■ **WHAT TO DO**
What lines of the listing include the string "zijn"? Show them all.

━━━ THE DATA

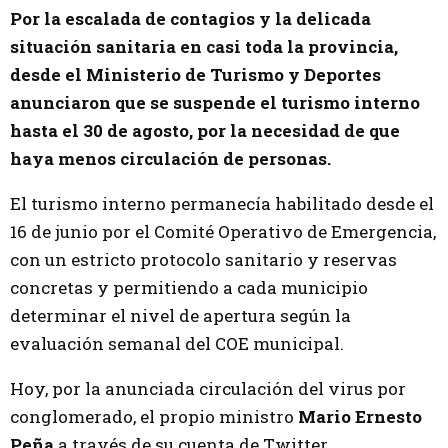
Por la escalada de contagios y la delicada
situación sanitaria en casi toda la provincia,
desde el Ministerio de Turismo y Deportes
anunciaron que se suspende el turismo interno
hasta el 30 de agosto, por la necesidad de que
haya menos circulación de personas.
El turismo interno permanecía habilitado desde el
16 de junio por el Comité Operativo de Emergencia,
con un estricto protocolo sanitario y reservas
concretas y permitiendo a cada municipio
determinar el nivel de apertura según la
evaluación semanal del COE municipal.
Hoy, por la anunciada circulación del virus por
conglomerado, el propio ministro
Mario Ernesto
Peña
a través de su cuenta de Twitter,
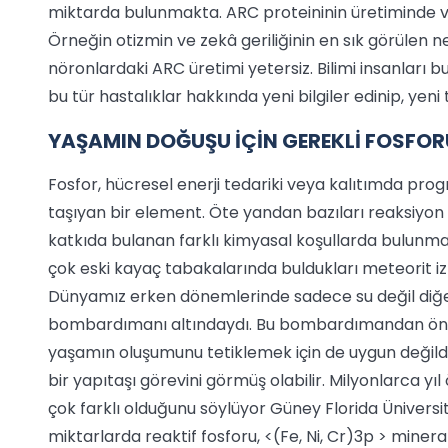
miktarda bulunmakta. ARC proteininin üretiminde ve a
Örneğin otizmin ve zekâ geriliğinin en sık görülen 
nöronlardaki ARC üretimi yetersiz. Bilimi insanları bu
bu tür hastalıklar hakkında yeni bilgiler edinip, yen
YAŞAMIN DOĞUŞU İÇİN GEREKLİ FOSFO
Fosfor, hücresel enerji tedariki veya kalıtımda pr
taşıyan bir element. Öte yandan bazıları reaksiyon
katkıda bulanan farklı kimyasal koşullarda bulunma ö
çok eski kayaç tabakalarında buldukları meteorit izler
Dünyamız erken dönemlerinde sadece su değil diğe
bombardımanı altındaydı. Bu bombardımandan önc
yaşamın oluşumunu tetiklemek için de uygun değild
bir yapıtaşı görevini görmüş olabilir. Milyonlarca 
çok farklı olduğunu söylüyor Güney Florida Ünivers
miktarlarda reaktif fosforu, <(Fe, Ni, Cr)3p > miner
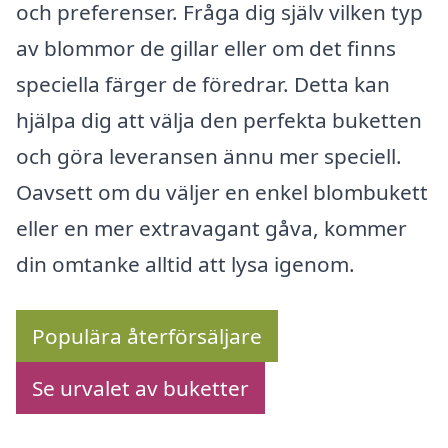
och preferenser. Fråga dig själv vilken typ
av blommor de gillar eller om det finns
speciella färger de föredrar. Detta kan
hjälpa dig att välja den perfekta buketten
och göra leveransen ännu mer speciell.
Oavsett om du väljer en enkel blombukett
eller en mer extravagant gåva, kommer
din omtanke alltid att lysa igenom.
Populära återförsäljare
Se urvalet av buketter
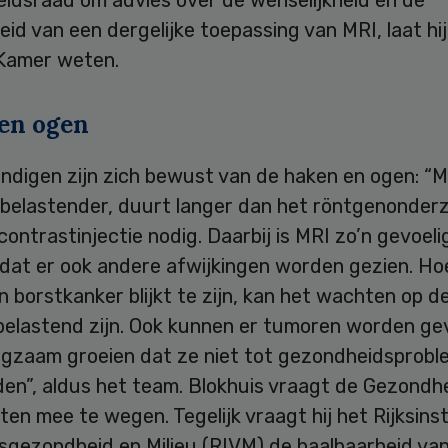
eid van een dergelijke toepassing van MRI, laat hi
Kamer weten.
en ogen
ndigen zijn zich bewust van de haken en ogen: “M
 belastender, duurt langer dan het röntgenonder
 contrastinjectie nodig. Daarbij is MRI zo’n gevoeli
 dat er ook andere afwijkingen worden gezien. Ho
n borstkanker blijkt te zijn, kan het wachten op de
belastend zijn. Ook kunnen er tumoren worden g
angzaam groeien dat ze niet tot gezondheidsprob
iden”, aldus het team. Blokhuis vraagt de Gezond
en mee te wegen. Tegelijk vraagt hij het Rijksins
ksgezondheid en Milieu (RIVM) de haalbaarheid va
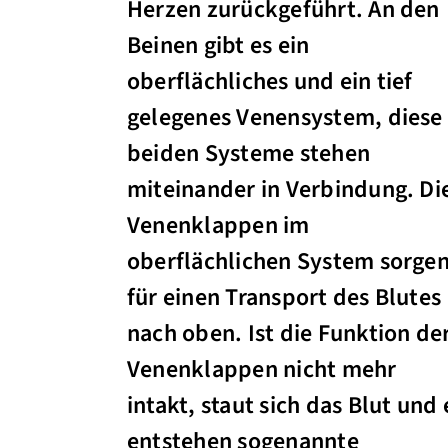
Herzen zurückgeführt. An den
Beinen gibt es ein
oberflächliches und ein tief
gelegenes Venensystem, diese
beiden Systeme stehen
miteinander in Verbindung. Di
Venenklappen im
oberflächlichen System sorge
für einen Transport des Blutes
nach oben. Ist die Funktion de
Venenklappen nicht mehr
intakt, staut sich das Blut und 
entstehen sogenannte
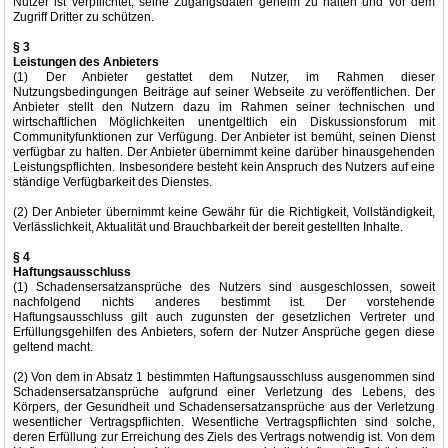
Nutzer ist verpflichtet, seine Zugangsdaten geheim zu halten und vor dem
Zugriff Dritter zu schützen.
§ 3
Leistungen des Anbieters
(1) Der Anbieter gestattet dem Nutzer, im Rahmen dieser
Nutzungsbedingungen Beiträge auf seiner Webseite zu veröffentlichen. Der
Anbieter stellt den Nutzern dazu im Rahmen seiner technischen und
wirtschaftlichen Möglichkeiten unentgeltlich ein Diskussionsforum mit
Communityfunktionen zur Verfügung. Der Anbieter ist bemüht, seinen Dienst
verfügbar zu halten. Der Anbieter übernimmt keine darüber hinausgehenden
Leistungspflichten. Insbesondere besteht kein Anspruch des Nutzers auf eine
ständige Verfügbarkeit des Dienstes.
(2) Der Anbieter übernimmt keine Gewähr für die Richtigkeit, Vollständigkeit,
Verlässlichkeit, Aktualität und Brauchbarkeit der bereit gestellten Inhalte.
§ 4
Haftungsausschluss
(1) Schadensersatzansprüche des Nutzers sind ausgeschlossen, soweit
nachfolgend nichts anderes bestimmt ist. Der vorstehende
Haftungsausschluss gilt auch zugunsten der gesetzlichen Vertreter und
Erfüllungsgehilfen des Anbieters, sofern der Nutzer Ansprüche gegen diese
geltend macht.
(2) Von dem in Absatz 1 bestimmten Haftungsausschluss ausgenommen sind
Schadensersatzansprüche aufgrund einer Verletzung des Lebens, des
Körpers, der Gesundheit und Schadensersatzansprüche aus der Verletzung
wesentlicher Vertragspflichten. Wesentliche Vertragspflichten sind solche,
deren Erfüllung zur Erreichung des Ziels des Vertrags notwendig ist. Von dem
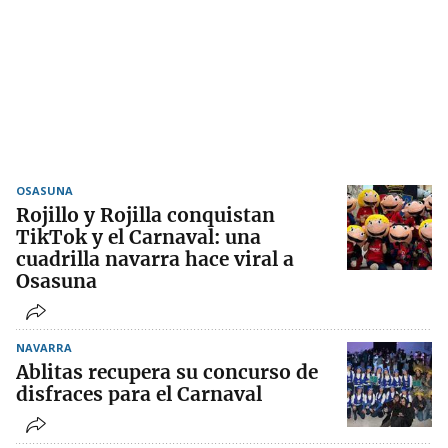
OSASUNA
Rojillo y Rojilla conquistan
TikTok y el Carnaval: una
cuadrilla navarra hace viral a
Osasuna
NAVARRA
Ablitas recupera su concurso de
disfraces para el Carnaval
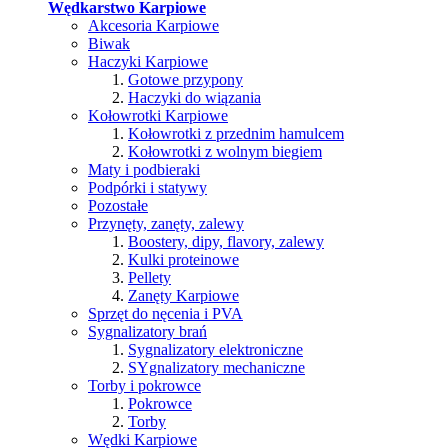
Wędkarstwo Karpiowe
Akcesoria Karpiowe
Biwak
Haczyki Karpiowe
Gotowe przypony
Haczyki do wiązania
Kołowrotki Karpiowe
Kołowrotki z przednim hamulcem
Kołowrotki z wolnym biegiem
Maty i podbieraki
Podpórki i statywy
Pozostałe
Przynęty, zanęty, zalewy
Boostery, dipy, flavory, zalewy
Kulki proteinowe
Pellety
Zanęty Karpiowe
Sprzęt do nęcenia i PVA
Sygnalizatory brań
Sygnalizatory elektroniczne
SYgnalizatory mechaniczne
Torby i pokrowce
Pokrowce
Torby
Wędki Karpiowe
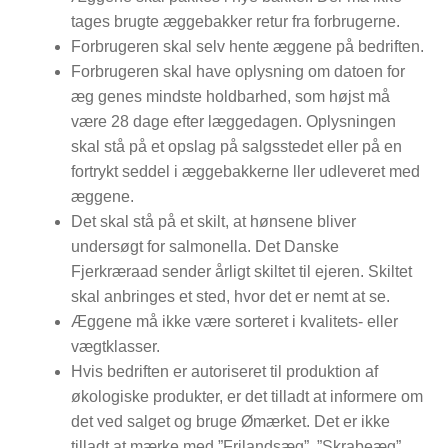
tages brugte æggebakker retur fra forbrugerne.
Forbrugeren skal selv hente æggene på bedriften.
Forbrugeren skal have oplysning om datoen for
æg­ genes mindste holdbarhed, som højst må
være 28 dage efter læggedagen. Oplysningen
skal stå på et opslag på salgsstedet eller på en
fortrykt seddel i æggebakkerne ller udleveret med
æggene.
Det skal stå på et skilt, at hønsene bliver
undersøgt for salmonella. Det Danske
Fjerkræraad sender årligt skiltet til ejeren. Skiltet
skal anbringes et sted, hvor det er nemt at se.
Æggene må ikke være sorteret i kvalitets­- eller
vægt­klasser.
Hvis bedriften er autoriseret til produktion af
økologiske produkter, er det tilladt at informere om
det ved salget og bruge Ø­mærket. Det er ikke
tilladt at mærke med ”Frilandsæg”, ”Skrabeæg”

━━━━━━

■ **RESPONSE AREA**
ndigen zijn zich bewust van de haken en ogen: “M
n borstkanker blijkt te zijn, kan het wachten op de
belastend zijn. Ook kunnen er tumoren worden g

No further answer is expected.